Imagine having a royal who didn't see their position as merely a license to party and make their life meaningless! A constitutional monarchy that has the stones to take a moral stance and to slow down modernity's endless rush to fixate on their immediate desires as the chief of goods – I kinda gotta dig that. Case in point: he takes one stand, which is entirely his right by his legal position, and rather than slow down and take the matter as worth waiting on and thinking through as a nation and culture, his political opponent immediately moves toward altering the constitution and stripping the Grand Duke of his last political power. There's another reason to be thankful that our Founding Fathers recognized that even too much democracy wasn't necessarily a good thing, and that it's so difficult for us to alter our constitution: despite all the times such changes are proposed, it really doesn't lend itself to too many quick and fashionable changes. If our own constitution were a victim of our own last few decades of political polarization... yuck.
Der Spiegel reports on a conflict that caught my eye for both reasons of ethics and of constitutional law, as well as characterizing a cultural flaw in Modernity where ethics are simply reduced to questions of power. The fact that Der Spiegel doesn't even notice the latter problem – to which its own reporting seems to contribute – strikes me as characteristic of why the Grand Duke's veto – the power to slow down a process and provoke even more conversation – is especially important for democracy. Too bad.
Euthanasia Controversy: Grand Duke of Luxembourg Will Lose His Veto
Luxembourg's parliament looks ready to strip the Grand Duke of his last lawmaking power as a controversy over euthanasia comes to a head. One of Europe's last royals with political sway may lose his formal veto by taking a stand against a law legalizing euthanasia.

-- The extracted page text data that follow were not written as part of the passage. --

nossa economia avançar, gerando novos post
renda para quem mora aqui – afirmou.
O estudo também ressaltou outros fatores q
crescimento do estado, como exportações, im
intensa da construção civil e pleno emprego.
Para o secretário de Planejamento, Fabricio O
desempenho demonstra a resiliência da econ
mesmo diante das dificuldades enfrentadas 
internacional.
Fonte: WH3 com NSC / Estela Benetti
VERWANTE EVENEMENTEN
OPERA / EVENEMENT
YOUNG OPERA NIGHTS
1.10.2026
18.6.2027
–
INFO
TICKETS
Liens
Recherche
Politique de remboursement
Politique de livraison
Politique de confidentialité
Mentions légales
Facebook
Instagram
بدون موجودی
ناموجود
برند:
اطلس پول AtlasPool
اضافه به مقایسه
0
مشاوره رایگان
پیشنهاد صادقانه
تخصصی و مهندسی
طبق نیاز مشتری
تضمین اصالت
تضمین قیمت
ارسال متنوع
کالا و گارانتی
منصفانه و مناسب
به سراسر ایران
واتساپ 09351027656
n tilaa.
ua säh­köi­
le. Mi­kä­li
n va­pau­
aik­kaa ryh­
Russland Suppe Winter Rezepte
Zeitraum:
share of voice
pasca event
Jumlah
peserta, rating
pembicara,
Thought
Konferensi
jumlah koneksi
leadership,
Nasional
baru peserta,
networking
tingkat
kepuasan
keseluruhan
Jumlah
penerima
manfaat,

The Grand Duke of Luxembourg, who has said he would interfere with a decision by parliament, will likely be stripped of his veto in a historic decision after a heated showdown over a bill to legalize euthanasia.
Grand Duke Henri of Luxembourg protested the bill and threatened to kill it next week by refusing to sign it into law.
Since parliament is expected to pass the bill, Luxembourg Prime Minister Jean-Claude Juncker said the Grande Duke has overstepped his role. Juncker personally opposes the euthanasia bill but says he will propose a change to the constitution to deny the Grand Duke his veto. His role by the end of 2008 could be reduced to rubber-stamping parliamentary decisions, instead of deciding whether to approve them.
"That means he will only technically enact laws," Juncker said, according to Reuters.
The euthanasia bill passed a first vote by parliament in February. It looks set to pass a second and final vote next week, but the Catholic Grand Duke announced on Tuesday -- in a closed-door meeting with leaders of Juncker's ruling Christian Socialists -- that he would refuse to enact the law.
His position tipped the tiny nation into the worst constitutional crisis in its history. The Luxembourg royal house has tried to block a decision by parliament only once before, when the Grand Duchess Marie-Adelaide refused to sign an education bill in 1912.
"I understand the Grand Duke's problems of conscience," said Juncker, "but I believe that if the parliament votes in a law, it must be brought into force."
The euthanasia bill has been controversial since 2001. It would let patients with "grave and incurable" conditions die at the hands of a doctor if they ask repeatedly to be euthanized and earn the consent of two doctors and a panel of experts. Medical and physician groups have opposed the bill, though, and so have many citizens of this traditionally Catholic nation.
It follows similar laws in the Netherlands and Belgium, where King Baudouin -- Henri's uncle -- abdicated for a day in 1990 to avoid signing a Belgian abortion law. The current Belgian king, Albert II, has signed Belgium's recent euthanasia and homosexual-marriage laws over his private Catholic beliefs.
The Grand Duchy of Luxembourg is a constitutional monarchy, and the Grand Duke is its head of state. He has indicated that he won't stand in the way of any change to the constitution.